E aí o lugar da Vida Religiosa. E aí também que a Vida Religiosa redescobre a
força profética de sua vocação, como afirma Medellín: "No transcorrer da história da
Igreja, a Vida Religiosa teve sempre, e agora com maior razão, uma missão profética, a
de ser um testemunho da escatologia" (Medellín 12,2).

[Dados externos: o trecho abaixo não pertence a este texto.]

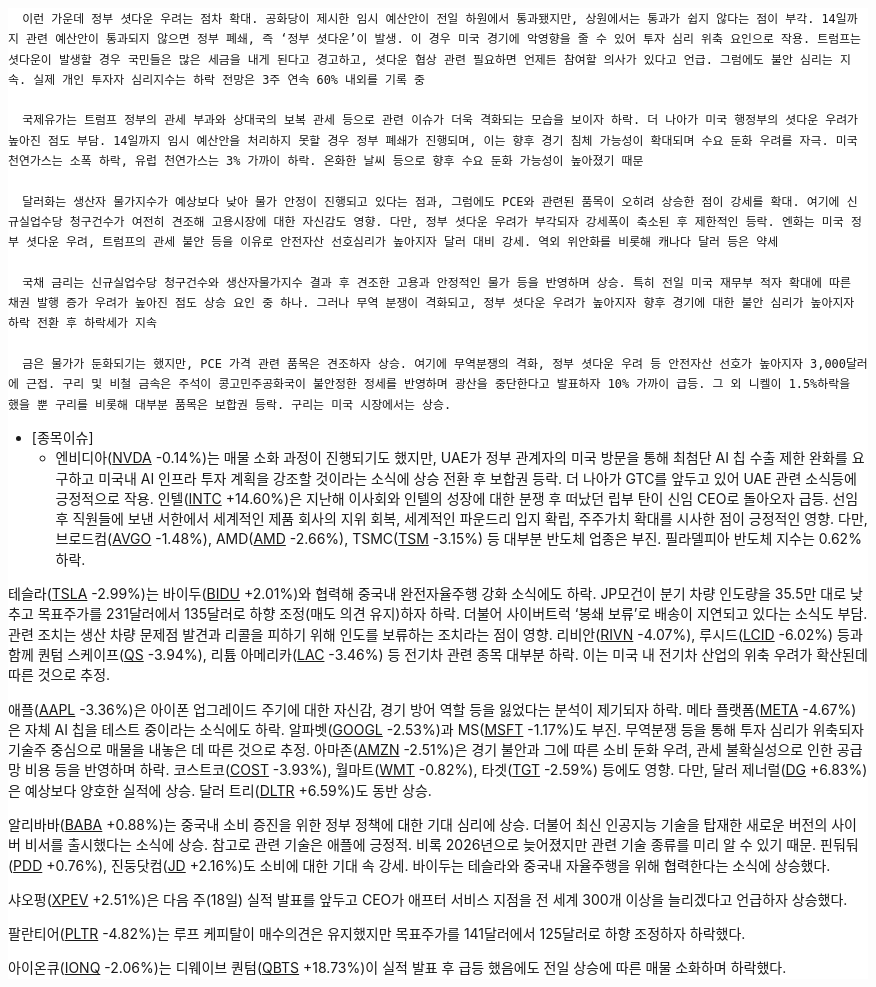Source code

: 	  이런 가운데 정부 셧다운 우려는 점차 확대. 공화당이 제시한 임시 예산안이 전일 하원에서 통과됐지만, 상원에서는 통과가 쉽지 않다는 점이 부각. 14일까지 관련 예산안이 통과되지 않으면 정부 폐쇄, 즉 ‘정부 셧다운’이 발생. 이 경우 미국 경기에 악영향을 줄 수 있어 투자 심리 위축 요인으로 작용. 트럼프는 셧다운이 발생할 경우 국민들은 많은 세금을 내게 된다고 경고하고, 셧다운 협상 관련 필요하면 언제든 참여할 의사가 있다고 언급. 그럼에도 불안 심리는 지속. 실제 개인 투자자 심리지수는 하락 전망은 3주 연속 60% 내외를 기록 중
	  
	  국제유가는 트럼프 정부의 관세 부과와 상대국의 보복 관세 등으로 관련 이슈가 더욱 격화되는 모습을 보이자 하락. 더 나아가 미국 행정부의 셧다운 우려가 높아진 점도 부담. 14일까지 임시 예산안을 처리하지 못할 경우 정부 폐쇄가 진행되며, 이는 향후 경기 침체 가능성이 확대되며 수요 둔화 우려를 자극. 미국 천연가스는 소폭 하락, 유럽 천연가스는 3% 가까이 하락. 온화한 날씨 등으로 향후 수요 둔화 가능성이 높아졌기 때문
	  
	  달러화는 생산자 물가지수가 예상보다 낮아 물가 안정이 진행되고 있다는 점과, 그럼에도 PCE와 관련된 품목이 오히려 상승한 점이 강세를 확대. 여기에 신규실업수당 청구건수가 여전히 견조해 고용시장에 대한 자신감도 영향. 다만, 정부 셧다운 우려가 부각되자 강세폭이 축소된 후 제한적인 등락. 엔화는 미국 정부 셧다운 우려, 트럼프의 관세 불안 등을 이유로 안전자산 선호심리가 높아지자 달러 대비 강세. 역외 위안화를 비롯해 캐나다 달러 등은 약세
	  
	  국채 금리는 신규실업수당 청구건수와 생산자물가지수 결과 후 견조한 고용과 안정적인 물가 등을 반영하며 상승. 특히 전일 미국 재무부 적자 확대에 따른 채권 발행 증가 우려가 높아진 점도 상승 요인 중 하나. 그러나 무역 분쟁이 격화되고, 정부 셧다운 우려가 높아지자 향후 경기에 대한 불안 심리가 높아지자 하락 전환 후 하락세가 지속
	  
	  금은 물가가 둔화되기는 했지만, PCE 가격 관련 품목은 견조하자 상승. 여기에 무역분쟁의 격화, 정부 셧다운 우려 등 안전자산 선호가 높아지자 3,000달러에 근접. 구리 및 비철 금속은 주석이 콩고민주공화국이 불안정한 정세를 반영하며 광산을 중단한다고 발표하자 10% 가까이 급등. 그 외 니켈이 1.5%하락을 했을 뿐 구리를 비롯해 대부분 품목은 보합권 등락. 구리는 미국 시장에서는 상승. 

- [종목이슈]
	- 엔비디아([NVDA](/company-analysis/nvda/) -0.14%)는 매물 소화 과정이 진행되기도 했지만, UAE가 정부 관계자의 미국 방문을 통해 최첨단 AI 칩 수출 제한 완화를 요구하고 미국내 AI 인프라 투자 계획을 강조할 것이라는 소식에 상승 전환 후 보합권 등락. 더 나아가 GTC를 앞두고 있어 UAE 관련 소식등에 긍정적으로 작용. 인텔([INTC](/company-analysis/intc/) +14.60%)은 지난해 이사회와 인텔의 성장에 대한 분쟁 후 떠났던 립부 탄이 신임 CEO로 돌아오자 급등. 선임 후 직원들에 보낸 서한에서 세계적인 제품 회사의 지위 회복, 세계적인 파운드리 입지 확립, 주주가치 확대를 시사한 점이 긍정적인 영향. 다만, 브로드컴([AVGO](/company-analysis/avgo/) -1.48%), AMD([AMD](/company-analysis/amd/) -2.66%), TSMC([TSM](/company-analysis/tsm/) -3.15%) 등 대부분 반도체 업종은 부진. 필라델피아 반도체 지수는 0.62% 하락.

테슬라([TSLA](/company-analysis/tsla/) -2.99%)는 바이두([BIDU](/company-analysis/bidu/) +2.01%)와 협력해 중국내 완전자율주행 강화 소식에도 하락. JP모건이 분기 차량 인도량을 35.5만 대로 낮추고 목표주가를 231달러에서 135달러로 하향 조정(매도 의견 유지)하자 하락. 더불어 사이버트럭 ‘봉쇄 보류’로 배송이 지연되고 있다는 소식도 부담. 관련 조치는 생산 차량 문제점 발견과 리콜을 피하기 위해 인도를 보류하는 조치라는 점이 영향. 리비안([RIVN](/company-analysis/rivn/) -4.07%), 루시드([LCID](/company-analysis/lcid/) -6.02%) 등과 함께 퀀텀 스케이프([QS](/company-analysis/qs/) -3.94%), 리튬 아메리카([LAC](/company-analysis/lac/) -3.46%) 등 전기차 관련 종목 대부분 하락. 이는 미국 내 전기차 산업의 위축 우려가 확산된데 따른 것으로 추정.

애플([AAPL](/company-analysis/aapl/) -3.36%)은 아이폰 업그레이드 주기에 대한 자신감, 경기 방어 역할 등을 잃었다는 분석이 제기되자 하락. 메타 플랫폼([META](/company-analysis/meta/) -4.67%)은 자체 AI 칩을 테스트 중이라는 소식에도 하락. 알파벳([GOOGL](/company-analysis/googl/) -2.53%)과 MS([MSFT](/company-analysis/msft/) -1.17%)도 부진. 무역분쟁 등을 통해 투자 심리가 위축되자 기술주 중심으로 매물을 내놓은 데 따른 것으로 추정. 아마존([AMZN](/company-analysis/amzn/) -2.51%)은 경기 불안과 그에 따른 소비 둔화 우려, 관세 불확실성으로 인한 공급망 비용 등을 반영하며 하락. 코스트코([COST](/company-analysis/cost/) -3.93%), 월마트([WMT](/company-analysis/wmt/) -0.82%), 타겟([TGT](/company-analysis/tgt/) -2.59%) 등에도 영향. 다만, 달러 제너럴([DG](/company-analysis/dg/) +6.83%)은 예상보다 양호한 실적에 상승. 달러 트리([DLTR](/company-analysis/dltr/) +6.59%)도 동반 상승.

알리바바([BABA](/company-analysis/baba/) +0.88%)는 중국내 소비 증진을 위한 정부 정책에 대한 기대 심리에 상승. 더불어 최신 인공지능 기술을 탑재한 새로운 버전의 사이버 비서를 출시했다는 소식에 상승. 참고로 관련 기술은 애플에 긍정적. 비록 2026년으로 늦어졌지만 관련 기술 종류를 미리 알 수 있기 때문. 핀둬둬([PDD](/company-analysis/pdd/) +0.76%), 진둥닷컴([JD](/company-analysis/jd/) +2.16%)도 소비에 대한 기대 속 강세. 바이두는 테슬라와 중국내 자율주행을 위해 협력한다는 소식에 상승했다.

샤오펑([XPEV](/company-analysis/xpev/) +2.51%)은 다음 주(18일) 실적 발표를 앞두고 CEO가 애프터 서비스 지점을 전 세계 300개 이상을 늘리겠다고 언급하자 상승했다.

팔란티어([PLTR](/company-analysis/pltr/) -4.82%)는 루프 케피탈이 매수의견은 유지했지만 목표주가를 141달러에서 125달러로 하향 조정하자 하락했다.

아이온큐([IONQ](/company-analysis/ionq/) -2.06%)는 디웨이브 퀀텀([QBTS](/company-analysis/qbts/) +18.73%)이 실적 발표 후 급등 했음에도 전일 상승에 따른 매물 소화하며 하락했다.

Este reencontro da Vida Religiosa com sua dimensão carismático-profética tem
produzido nos religiosos e nas religiosas alegria e gratidão por verificar que a sua
identidade pessoal e a de sua comunidade religiosa são dons do Senhor para a
Igreja e para a sua missão de serviço entre os homens e mulheres do nosso tempo.
De outro lado, este reencontro tem trazido também dificuldades. Entre outras causas
para estas dificuldades, citamos duas. A primeira é o crescente empobrecimento e a
injustiça que marcam a vida do povo que a Vida Religiosa se propõe a servir.
A segunda aparece nas tensões internas da Igreja (relacionamento com equipes
pastorais, falta de apoio e compreensão por parte da hierarquia, os problemas
comunitários, a falta de coerência por parte dos religiosos). Estas dificuldades são um
desafio para superá-las no diálogo, no apoio dos irmãos, no compromisso com o povo, e
na oração.
Para a reflexão em grupo:
l. Como em sua congregação se (re)afirma o caráter ou o sentido carismático-profético da Vida
Religiosa em meio à comunidade eclesial?
2. Quais principais dificuldades e possibilidade que percebemos para vivência da dimensão
carismático-profética de nossa Vida Religiosa numa “Igreja em saída”?